The movie itself is decent. There are some steamy scenes here & there, although I thought there could have been more (and longer lasting!). There is something about seeing topless women walking around a pool (seemingly 50 yards from the camera) that makes me think "Gosh, what a waste!" Ditto for seeing DiScala's breasts for all of 5 seconds.
If you're interested in Fleiss this movie might be worth a look. If you're looking for a steamy flick there are better ones out there. All in all, if you are looking for movie biographies there are much more interesting and worthwhile PEOPLE out there who have had docu-dramas done on their lives as well. That's my take on things.
Not a Real Nude Scene
A quick reminder to the audience about this movie...It is a TV movie. 2nd thing, I realize a lot of people want to see this movie for one reason. They get to see Jamie-Lynn DiScala (although she's now divorced and using the last name Sigler) disrobe. Well, as for the first comment...It's a TV movie and if you're watching it, it's pretty obvious what it is. But, it's not horrible for a TV movie. In the land of bio-pics, it's no masterpiece but it has its moments of entertainment and it's pretty interesting. The 2nd thing, despite various reports you do not actually see DiScala take her clothes off. She's using a body double and the network did not even attempt to hide this little fact. In the scene where DiScala is meeting Brenda Fricker, she opens her shirt. The camera pulls back, as Fricker asks for DiScala to come closer. Look at DiScala's face...It's not hers, then there's a quick cut and marvelously, DiScala's face has reappeared. So, for the naked DiScala seekers. this is the wrong spot. But, anyway, this movie basically tells you what you probably already knew (Heidi Fleiss is on every 'E Network' special there is). Heidi Fleiss became a prostitute to big names in the entertainment business and eventually took over as Madame and began banking more money than she could handle. Eventually she was caught, jailed, and released. DiScala's performance is far from Meadow, whom she plays on "The Sopranos", and there's times where she even looks like Heidi Fleiss (except, for the record, DiScala is way hotter) but sometimes the dialogue is really bad so it looks like a bad soap opera. It's hard for me to grade this film because it's really bad, but it's kind of good. So, this movie may not warrant the "B" grade in the same way a movie like "Crash" would warrant an "A" grade...But, oh well.
GRADE: B-
Interesting, but probably not a movie I'd watch again
Before watching "Call Me - The Rise and Fall of Heidi Fleiss", the only thing I knew about Heidi or her life was what I had seen on the news several years ago.
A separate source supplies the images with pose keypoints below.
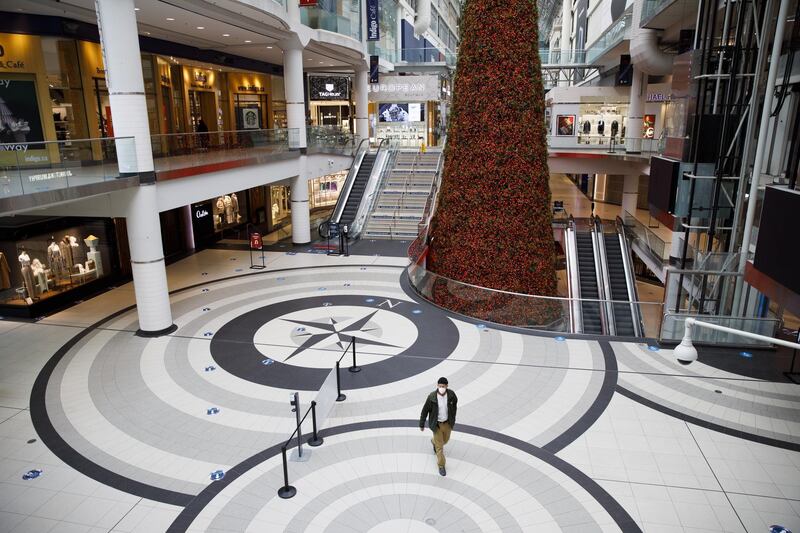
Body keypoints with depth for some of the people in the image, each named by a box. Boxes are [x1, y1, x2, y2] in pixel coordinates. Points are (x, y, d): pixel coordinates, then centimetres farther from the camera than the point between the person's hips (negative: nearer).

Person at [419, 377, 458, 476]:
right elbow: (425, 411, -13)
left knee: (445, 440, 27)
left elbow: (455, 401, 6)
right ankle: (441, 466, 26)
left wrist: (453, 418, 15)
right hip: (436, 424, -4)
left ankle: (434, 442, 60)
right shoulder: (432, 397, -26)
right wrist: (421, 424, -4)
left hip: (447, 423, 4)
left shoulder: (451, 394, -18)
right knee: (439, 446, 5)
Watching the movie knowing nothing about Fleiss until she was on the news, I thought that it was very interesting to see what didn't make the tabloids.
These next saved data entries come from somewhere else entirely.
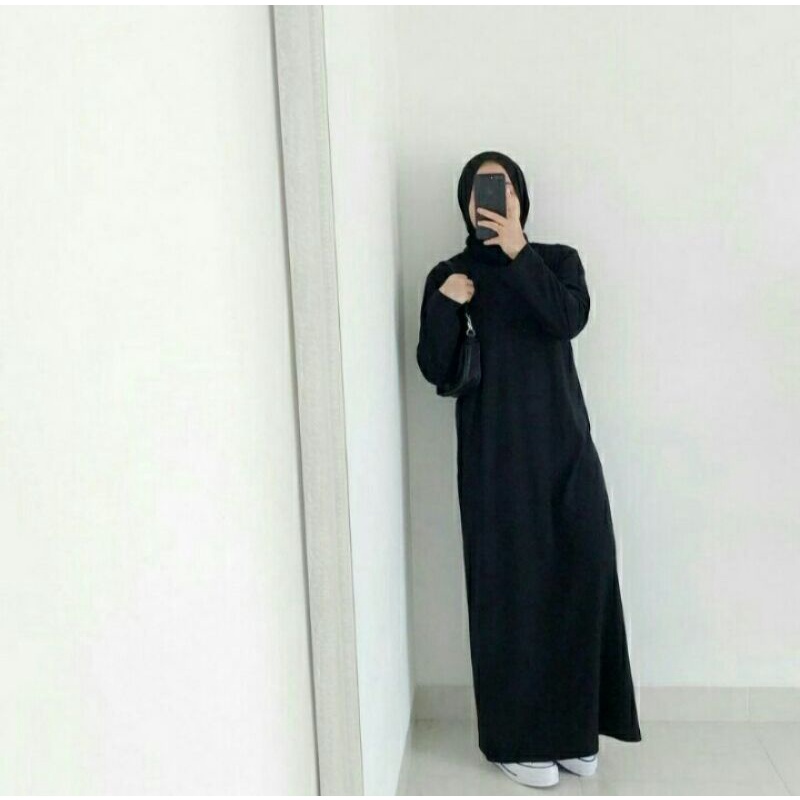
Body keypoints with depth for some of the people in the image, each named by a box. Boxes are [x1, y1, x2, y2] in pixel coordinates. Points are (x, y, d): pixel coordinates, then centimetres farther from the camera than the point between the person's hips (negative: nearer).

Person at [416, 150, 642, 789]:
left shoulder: (558, 260, 8)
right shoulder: (450, 275, 6)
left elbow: (569, 318, -13)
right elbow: (436, 370, -3)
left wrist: (518, 253, -20)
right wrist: (444, 304, -17)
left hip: (565, 447, 2)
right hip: (496, 456, -1)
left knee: (578, 580, 4)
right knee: (511, 588, 1)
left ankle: (575, 729, 22)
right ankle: (516, 738, 17)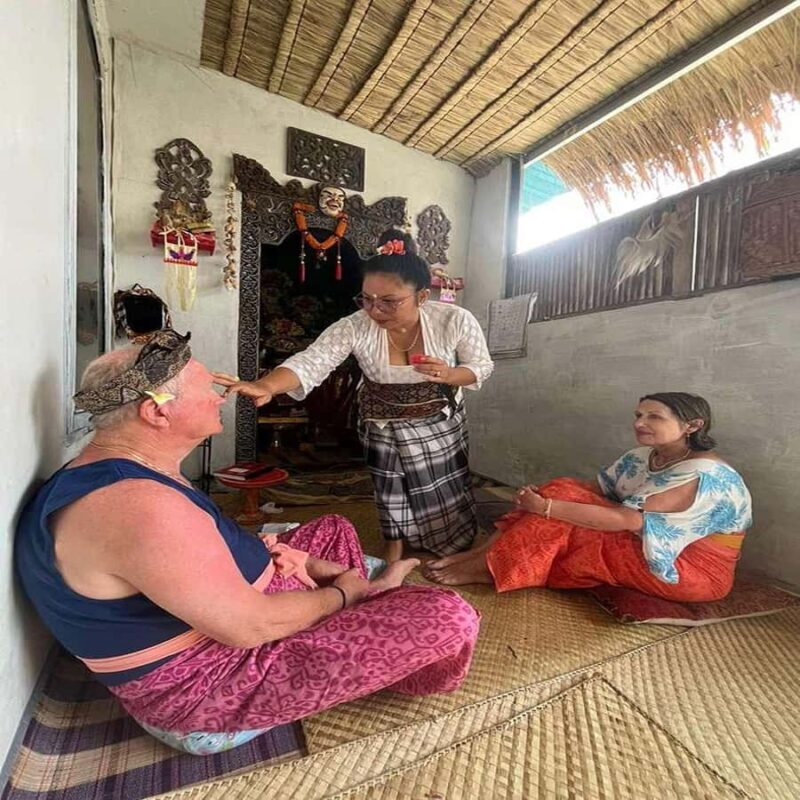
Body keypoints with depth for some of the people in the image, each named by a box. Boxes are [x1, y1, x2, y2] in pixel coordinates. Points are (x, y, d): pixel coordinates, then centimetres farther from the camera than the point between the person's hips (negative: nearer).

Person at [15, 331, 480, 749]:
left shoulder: (119, 472, 4)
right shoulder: (137, 504, -31)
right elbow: (250, 626, -29)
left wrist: (270, 553, -2)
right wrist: (341, 595, -11)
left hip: (210, 623, 10)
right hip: (205, 683, -10)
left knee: (334, 529, 23)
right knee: (448, 618, -16)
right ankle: (380, 672, 19)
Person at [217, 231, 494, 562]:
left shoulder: (455, 320, -26)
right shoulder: (354, 328, -29)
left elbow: (482, 365, -13)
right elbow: (311, 362, -38)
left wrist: (449, 375, -35)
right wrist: (265, 386, -57)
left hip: (440, 420, 2)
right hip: (383, 424, -1)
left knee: (447, 484, 19)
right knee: (391, 486, 13)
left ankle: (456, 543, 51)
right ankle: (395, 546, 42)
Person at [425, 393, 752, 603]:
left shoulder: (704, 475, -24)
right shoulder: (644, 457, 2)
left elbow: (626, 519, -32)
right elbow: (598, 493, 0)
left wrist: (546, 508, -31)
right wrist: (546, 496, -18)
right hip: (643, 547, 8)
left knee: (565, 516, -25)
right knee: (566, 492, -13)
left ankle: (488, 568, -15)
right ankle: (485, 555, -15)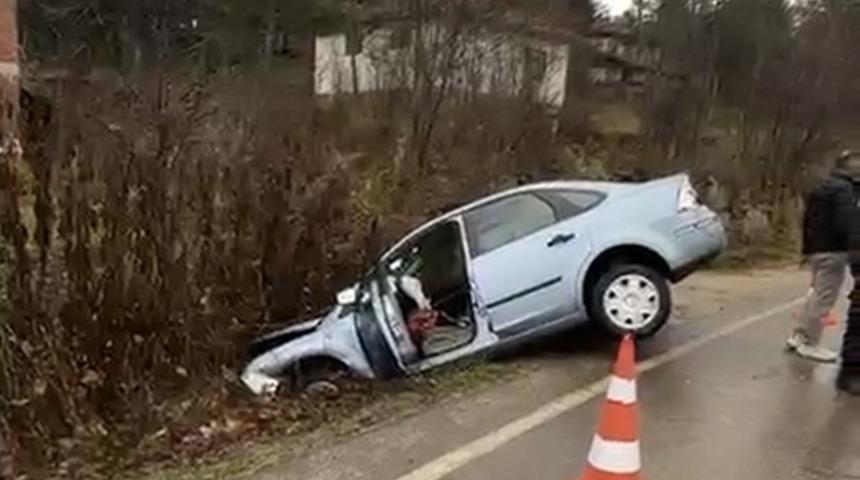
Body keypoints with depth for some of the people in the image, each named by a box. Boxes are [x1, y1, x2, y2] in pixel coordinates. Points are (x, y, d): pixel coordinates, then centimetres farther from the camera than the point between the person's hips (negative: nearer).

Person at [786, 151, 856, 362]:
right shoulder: (844, 189, -13)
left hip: (816, 249, 9)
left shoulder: (820, 189, 16)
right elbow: (844, 224, -21)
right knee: (824, 298, -3)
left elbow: (807, 220, 19)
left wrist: (808, 248, 21)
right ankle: (809, 344, 2)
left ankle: (799, 336, 21)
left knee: (817, 294, 18)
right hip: (833, 250, -9)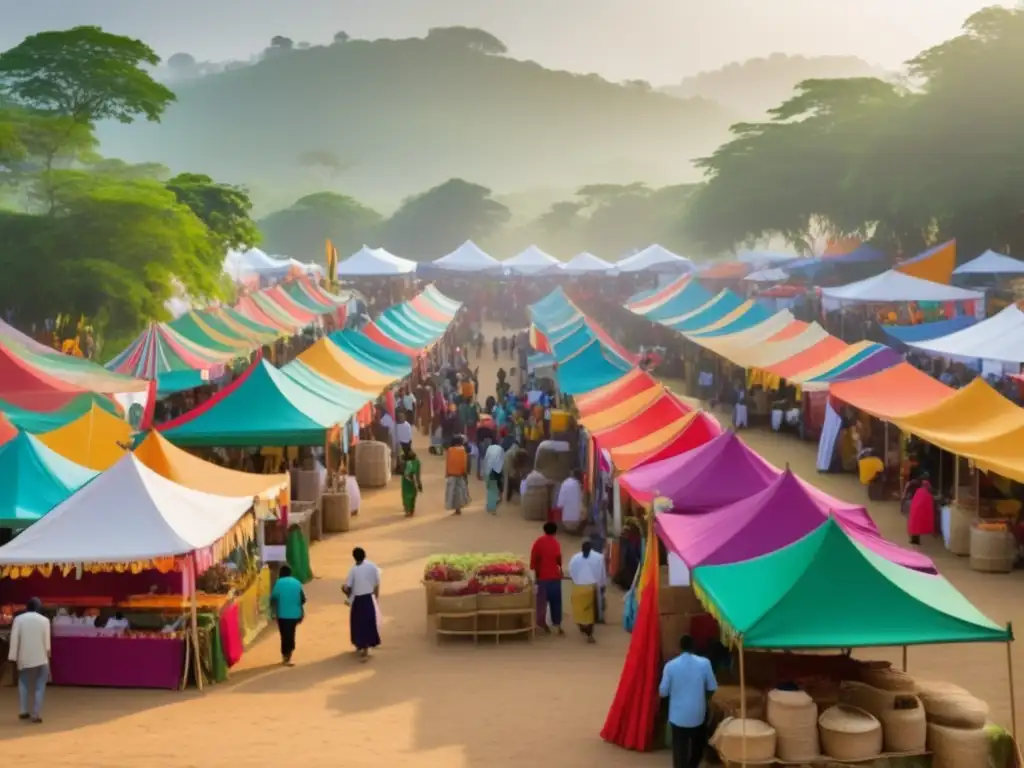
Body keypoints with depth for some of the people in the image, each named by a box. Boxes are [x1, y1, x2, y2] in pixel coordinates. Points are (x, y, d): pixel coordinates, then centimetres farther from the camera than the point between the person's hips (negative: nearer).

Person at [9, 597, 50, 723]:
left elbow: (14, 639, -5)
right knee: (39, 686, 5)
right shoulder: (44, 620, -5)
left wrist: (13, 656, 0)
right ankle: (36, 714, -1)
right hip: (40, 657, -1)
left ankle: (23, 711, 16)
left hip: (24, 657, 1)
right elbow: (47, 640, -1)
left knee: (23, 683, 19)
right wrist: (47, 654, 12)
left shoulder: (18, 619, -4)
Fleiss comes off as poorly disciplined, free-spirited, and spoiled. All of these traits which carry into her "professional" life. I think that Jamie-Lynn DiScala did a really great job portraying the Hollywood Madame.
I would definitely say that due to the content and subject matter, this movie wouldn't be for everyone. And, if you're expecting this to be soft-core, it's not. It's more of a video biography.